Instructions for the task ::
Lift out, unaltered, the lines of the material below between the line holding "glushiteli-v-spb.ru" and the line holding "all-books.biz", counting both.

Exercise input ::
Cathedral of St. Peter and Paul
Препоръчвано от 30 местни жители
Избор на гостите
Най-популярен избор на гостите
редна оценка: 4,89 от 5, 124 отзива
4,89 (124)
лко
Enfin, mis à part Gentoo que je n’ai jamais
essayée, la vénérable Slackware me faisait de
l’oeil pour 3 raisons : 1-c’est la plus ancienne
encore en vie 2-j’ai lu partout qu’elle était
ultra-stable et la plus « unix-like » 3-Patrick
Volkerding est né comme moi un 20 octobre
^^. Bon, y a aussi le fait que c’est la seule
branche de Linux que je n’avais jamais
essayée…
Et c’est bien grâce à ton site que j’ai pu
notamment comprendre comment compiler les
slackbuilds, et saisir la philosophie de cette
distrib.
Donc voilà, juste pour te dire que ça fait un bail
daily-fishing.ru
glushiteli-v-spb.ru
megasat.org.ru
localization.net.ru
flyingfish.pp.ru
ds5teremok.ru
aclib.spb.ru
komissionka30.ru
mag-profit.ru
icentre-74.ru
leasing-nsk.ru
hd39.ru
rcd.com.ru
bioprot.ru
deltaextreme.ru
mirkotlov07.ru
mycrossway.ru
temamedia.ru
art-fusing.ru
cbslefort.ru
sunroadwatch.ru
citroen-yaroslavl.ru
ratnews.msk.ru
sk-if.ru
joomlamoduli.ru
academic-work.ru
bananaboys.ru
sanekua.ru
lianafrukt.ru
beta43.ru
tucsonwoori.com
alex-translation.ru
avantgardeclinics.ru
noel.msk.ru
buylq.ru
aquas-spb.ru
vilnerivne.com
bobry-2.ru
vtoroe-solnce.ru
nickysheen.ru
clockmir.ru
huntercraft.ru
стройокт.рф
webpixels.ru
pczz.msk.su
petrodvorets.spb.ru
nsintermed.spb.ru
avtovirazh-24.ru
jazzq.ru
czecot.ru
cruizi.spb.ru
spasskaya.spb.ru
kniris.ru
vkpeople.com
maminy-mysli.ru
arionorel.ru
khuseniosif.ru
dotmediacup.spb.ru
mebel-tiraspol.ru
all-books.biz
---
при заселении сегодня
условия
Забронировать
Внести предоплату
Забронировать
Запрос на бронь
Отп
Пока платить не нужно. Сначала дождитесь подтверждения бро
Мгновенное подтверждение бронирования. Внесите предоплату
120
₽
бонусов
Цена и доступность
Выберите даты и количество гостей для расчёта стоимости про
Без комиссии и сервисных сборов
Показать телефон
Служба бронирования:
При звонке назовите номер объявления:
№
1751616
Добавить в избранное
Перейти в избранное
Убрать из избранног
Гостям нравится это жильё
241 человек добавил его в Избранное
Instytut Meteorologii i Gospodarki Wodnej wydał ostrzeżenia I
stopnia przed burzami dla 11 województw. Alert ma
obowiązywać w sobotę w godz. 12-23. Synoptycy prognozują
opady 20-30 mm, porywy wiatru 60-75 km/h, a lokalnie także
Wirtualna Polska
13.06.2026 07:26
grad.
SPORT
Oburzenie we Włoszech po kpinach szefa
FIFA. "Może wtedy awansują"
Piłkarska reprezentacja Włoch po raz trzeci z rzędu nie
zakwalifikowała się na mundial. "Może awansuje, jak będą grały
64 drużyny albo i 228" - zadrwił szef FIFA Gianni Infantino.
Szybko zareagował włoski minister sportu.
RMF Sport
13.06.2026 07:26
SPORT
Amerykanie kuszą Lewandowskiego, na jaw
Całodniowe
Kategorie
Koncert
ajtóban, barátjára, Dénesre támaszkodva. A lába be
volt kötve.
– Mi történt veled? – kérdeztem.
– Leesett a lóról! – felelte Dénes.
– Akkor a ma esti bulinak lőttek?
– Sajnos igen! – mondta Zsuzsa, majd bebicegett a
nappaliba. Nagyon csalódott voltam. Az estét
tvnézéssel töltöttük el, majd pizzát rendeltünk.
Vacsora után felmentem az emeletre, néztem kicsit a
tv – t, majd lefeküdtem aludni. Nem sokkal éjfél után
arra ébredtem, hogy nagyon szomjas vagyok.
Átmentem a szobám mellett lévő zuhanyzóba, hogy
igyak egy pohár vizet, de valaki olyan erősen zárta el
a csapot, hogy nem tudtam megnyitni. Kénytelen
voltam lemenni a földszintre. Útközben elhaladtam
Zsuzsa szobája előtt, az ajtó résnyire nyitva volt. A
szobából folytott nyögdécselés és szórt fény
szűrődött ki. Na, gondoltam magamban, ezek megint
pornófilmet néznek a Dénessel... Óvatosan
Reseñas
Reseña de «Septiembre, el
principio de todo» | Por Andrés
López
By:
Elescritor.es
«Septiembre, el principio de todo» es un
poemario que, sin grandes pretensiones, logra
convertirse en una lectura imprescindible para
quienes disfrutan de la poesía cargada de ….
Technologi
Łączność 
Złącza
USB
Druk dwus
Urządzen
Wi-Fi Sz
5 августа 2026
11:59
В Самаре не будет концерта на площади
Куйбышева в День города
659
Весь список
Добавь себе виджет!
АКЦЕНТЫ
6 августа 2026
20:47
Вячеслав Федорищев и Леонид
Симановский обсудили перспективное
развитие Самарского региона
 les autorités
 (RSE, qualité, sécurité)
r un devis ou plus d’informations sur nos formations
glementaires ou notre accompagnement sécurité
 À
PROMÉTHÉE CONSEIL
--
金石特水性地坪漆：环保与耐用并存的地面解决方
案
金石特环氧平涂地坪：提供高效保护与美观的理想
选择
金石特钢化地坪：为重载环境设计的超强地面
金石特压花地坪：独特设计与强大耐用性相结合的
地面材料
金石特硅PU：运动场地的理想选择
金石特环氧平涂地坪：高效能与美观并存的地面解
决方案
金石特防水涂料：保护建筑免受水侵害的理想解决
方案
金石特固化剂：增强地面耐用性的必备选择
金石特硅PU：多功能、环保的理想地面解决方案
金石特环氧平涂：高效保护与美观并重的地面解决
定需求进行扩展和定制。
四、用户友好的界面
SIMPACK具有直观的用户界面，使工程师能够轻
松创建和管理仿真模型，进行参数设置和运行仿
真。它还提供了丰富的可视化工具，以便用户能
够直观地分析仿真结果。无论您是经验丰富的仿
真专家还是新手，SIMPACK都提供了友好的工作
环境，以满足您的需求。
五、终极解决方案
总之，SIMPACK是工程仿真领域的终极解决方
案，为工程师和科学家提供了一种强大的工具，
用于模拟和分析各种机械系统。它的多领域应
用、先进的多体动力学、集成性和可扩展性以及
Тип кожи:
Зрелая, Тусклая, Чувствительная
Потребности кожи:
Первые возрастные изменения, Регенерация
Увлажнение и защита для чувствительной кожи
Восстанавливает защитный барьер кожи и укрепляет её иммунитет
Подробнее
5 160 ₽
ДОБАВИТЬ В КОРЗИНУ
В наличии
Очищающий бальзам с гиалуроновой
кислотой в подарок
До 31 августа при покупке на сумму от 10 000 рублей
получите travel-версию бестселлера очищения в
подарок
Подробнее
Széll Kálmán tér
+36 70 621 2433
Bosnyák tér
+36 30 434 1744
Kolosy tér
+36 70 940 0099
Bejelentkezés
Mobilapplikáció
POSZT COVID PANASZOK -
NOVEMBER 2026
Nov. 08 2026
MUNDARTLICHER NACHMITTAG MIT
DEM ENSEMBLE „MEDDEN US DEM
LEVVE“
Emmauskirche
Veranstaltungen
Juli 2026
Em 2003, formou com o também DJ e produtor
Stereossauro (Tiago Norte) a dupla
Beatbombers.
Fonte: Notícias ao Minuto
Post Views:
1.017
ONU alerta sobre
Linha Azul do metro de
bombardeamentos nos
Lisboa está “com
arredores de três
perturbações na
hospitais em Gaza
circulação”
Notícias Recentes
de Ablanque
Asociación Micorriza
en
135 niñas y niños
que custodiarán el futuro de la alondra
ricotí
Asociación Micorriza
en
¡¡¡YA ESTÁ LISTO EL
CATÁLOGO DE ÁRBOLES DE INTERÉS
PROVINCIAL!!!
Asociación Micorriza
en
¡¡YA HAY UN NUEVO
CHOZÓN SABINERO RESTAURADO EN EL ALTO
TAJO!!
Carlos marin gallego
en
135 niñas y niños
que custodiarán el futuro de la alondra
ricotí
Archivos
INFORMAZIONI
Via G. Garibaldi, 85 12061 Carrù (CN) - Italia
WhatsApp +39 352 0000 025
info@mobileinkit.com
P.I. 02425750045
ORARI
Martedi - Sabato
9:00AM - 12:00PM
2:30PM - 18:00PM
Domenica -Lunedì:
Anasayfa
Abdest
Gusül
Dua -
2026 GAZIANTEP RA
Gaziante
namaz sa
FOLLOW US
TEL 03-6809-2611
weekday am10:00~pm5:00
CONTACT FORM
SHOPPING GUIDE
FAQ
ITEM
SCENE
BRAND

Task solution ::
glushiteli-v-spb.ru
megasat.org.ru
localization.net.ru
flyingfish.pp.ru
ds5teremok.ru
aclib.spb.ru
komissionka30.ru
mag-profit.ru
icentre-74.ru
leasing-nsk.ru
hd39.ru
rcd.com.ru
bioprot.ru
deltaextreme.ru
mirkotlov07.ru
mycrossway.ru
temamedia.ru
art-fusing.ru
cbslefort.ru
sunroadwatch.ru
citroen-yaroslavl.ru
ratnews.msk.ru
sk-if.ru
joomlamoduli.ru
academic-work.ru
bananaboys.ru
sanekua.ru
lianafrukt.ru
beta43.ru
tucsonwoori.com
alex-translation.ru
avantgardeclinics.ru
noel.msk.ru
buylq.ru
aquas-spb.ru
vilnerivne.com
bobry-2.ru
vtoroe-solnce.ru
nickysheen.ru
clockmir.ru
huntercraft.ru
стройокт.рф
webpixels.ru
pczz.msk.su
petrodvorets.spb.ru
nsintermed.spb.ru
avtovirazh-24.ru
jazzq.ru
czecot.ru
cruizi.spb.ru
spasskaya.spb.ru
kniris.ru
vkpeople.com
maminy-mysli.ru
arionorel.ru
khuseniosif.ru
dotmediacup.spb.ru
mebel-tiraspol.ru
all-books.biz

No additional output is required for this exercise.